At Indian Creek we hauled the truck some distance up a mountain side with two tractors and winches, one Cat holding while the other moved out ahead thru the mud the truck driven by the shooter exerting every ounce of pull with chains on all wheels - mud flying and men chucking wheels for safety in case of broken lines.  Upon pouring the last of the 100 qts John had a leaker shell which had to be removed - everything cleaned up washed down with water the empty cared for.  I believe John shot it off though completely empty.  It made for a nervous high strung day.

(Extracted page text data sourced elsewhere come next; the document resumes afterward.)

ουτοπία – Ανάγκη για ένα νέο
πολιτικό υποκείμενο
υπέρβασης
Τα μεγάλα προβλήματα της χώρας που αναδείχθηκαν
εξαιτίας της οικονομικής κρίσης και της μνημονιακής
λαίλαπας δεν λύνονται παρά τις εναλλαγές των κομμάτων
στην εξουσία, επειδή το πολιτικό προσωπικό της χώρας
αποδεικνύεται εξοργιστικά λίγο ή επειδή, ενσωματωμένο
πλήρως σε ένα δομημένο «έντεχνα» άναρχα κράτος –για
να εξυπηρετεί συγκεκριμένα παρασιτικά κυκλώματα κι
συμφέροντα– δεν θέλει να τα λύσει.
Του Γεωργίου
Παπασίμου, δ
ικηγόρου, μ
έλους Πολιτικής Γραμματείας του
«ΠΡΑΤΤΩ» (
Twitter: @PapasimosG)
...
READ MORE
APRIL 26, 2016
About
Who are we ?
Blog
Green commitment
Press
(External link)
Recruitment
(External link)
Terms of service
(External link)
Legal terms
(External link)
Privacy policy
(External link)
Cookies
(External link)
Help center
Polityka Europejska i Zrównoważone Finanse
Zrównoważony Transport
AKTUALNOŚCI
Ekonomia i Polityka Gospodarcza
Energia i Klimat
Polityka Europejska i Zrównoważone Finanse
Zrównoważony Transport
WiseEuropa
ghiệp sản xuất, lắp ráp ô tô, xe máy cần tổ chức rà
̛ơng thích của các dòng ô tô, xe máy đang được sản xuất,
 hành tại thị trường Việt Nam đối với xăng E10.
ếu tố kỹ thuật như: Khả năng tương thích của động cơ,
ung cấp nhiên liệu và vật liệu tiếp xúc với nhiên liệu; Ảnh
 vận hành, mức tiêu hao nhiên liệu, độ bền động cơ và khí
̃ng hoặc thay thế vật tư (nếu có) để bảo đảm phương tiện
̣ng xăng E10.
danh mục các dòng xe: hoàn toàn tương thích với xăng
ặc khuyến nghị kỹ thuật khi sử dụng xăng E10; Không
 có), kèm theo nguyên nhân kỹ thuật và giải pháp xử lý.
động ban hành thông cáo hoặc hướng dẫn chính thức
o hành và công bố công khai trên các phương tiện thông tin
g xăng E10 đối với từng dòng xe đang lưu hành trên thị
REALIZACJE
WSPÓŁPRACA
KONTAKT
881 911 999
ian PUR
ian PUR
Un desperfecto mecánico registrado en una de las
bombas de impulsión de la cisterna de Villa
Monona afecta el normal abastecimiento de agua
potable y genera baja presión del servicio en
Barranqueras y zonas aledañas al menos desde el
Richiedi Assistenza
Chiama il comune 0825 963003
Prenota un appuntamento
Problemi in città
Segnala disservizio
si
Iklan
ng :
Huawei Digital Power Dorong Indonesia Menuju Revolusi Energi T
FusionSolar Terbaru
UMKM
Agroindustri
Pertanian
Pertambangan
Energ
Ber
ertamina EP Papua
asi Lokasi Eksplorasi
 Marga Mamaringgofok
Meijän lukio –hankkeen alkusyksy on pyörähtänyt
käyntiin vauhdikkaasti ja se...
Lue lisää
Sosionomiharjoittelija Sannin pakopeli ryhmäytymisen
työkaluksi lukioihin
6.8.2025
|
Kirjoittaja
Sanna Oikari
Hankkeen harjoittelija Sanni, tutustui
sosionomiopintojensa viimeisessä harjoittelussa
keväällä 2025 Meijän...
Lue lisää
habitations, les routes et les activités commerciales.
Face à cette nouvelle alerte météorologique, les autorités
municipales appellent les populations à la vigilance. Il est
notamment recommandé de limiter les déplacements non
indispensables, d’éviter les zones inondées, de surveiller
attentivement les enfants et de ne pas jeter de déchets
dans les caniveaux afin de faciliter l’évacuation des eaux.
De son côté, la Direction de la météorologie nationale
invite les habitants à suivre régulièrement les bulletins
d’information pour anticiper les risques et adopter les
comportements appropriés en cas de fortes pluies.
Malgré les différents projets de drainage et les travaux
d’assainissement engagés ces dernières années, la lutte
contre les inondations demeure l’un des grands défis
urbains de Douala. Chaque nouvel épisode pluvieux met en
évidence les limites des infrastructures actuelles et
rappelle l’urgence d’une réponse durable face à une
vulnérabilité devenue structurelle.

Shells that would not go off were ever the headache and for no know reason.  The trouble was apparently in the squib - faulty fuse - faulty cap or faulty dynamite??

The shot would at times set off a fire causing some excitement and lots of fast action.  Gas coming from the hole ignited and flared high.  Running the bailor usually put it out.  There were times when the gas pressure tossed the bailor back out and up the rig.

Back around 1937 two executives of the Penn Grade Association were following an American Glycerin truck out of Bradford up over what is known as Marshburg Hill.  They were on their way to Penn State College to an oil conference.  With no warning whatever and at a good distance from the truck there was an explosion I heard several miles away at Music Mountain.  The explosion was devastating, killing the truck driver and driver of the car, blinding one eye of Clarendon Streeter a prominent producer and little to work on to solve the cause.  It was no doubt a leaker in the rubber box that friction or sloshing of fluid nitro set off.  No one knows.

NITROGLYCERINE - From Ency Britannica

Nitroglycerine or Nitrocellulose:  First made by Sobrero in 1846.  Made by spraying glycerol into a mixture of nitric acid and sulphuric acid.  The nitroglycerine separates as an oily liquid and is purified by washing and filtration.  Its use as an explosive was suggested by Nobel in 1863 but owing to its sensitive nature the danger of its transport and use prevented its employment and use unless mixed into a solid or plastic mass which could be handled in safety. Such mixtures are cordite - dynamite and the gelatins.

Apparently Nitroglycerine is nothing but liquefied dynamite.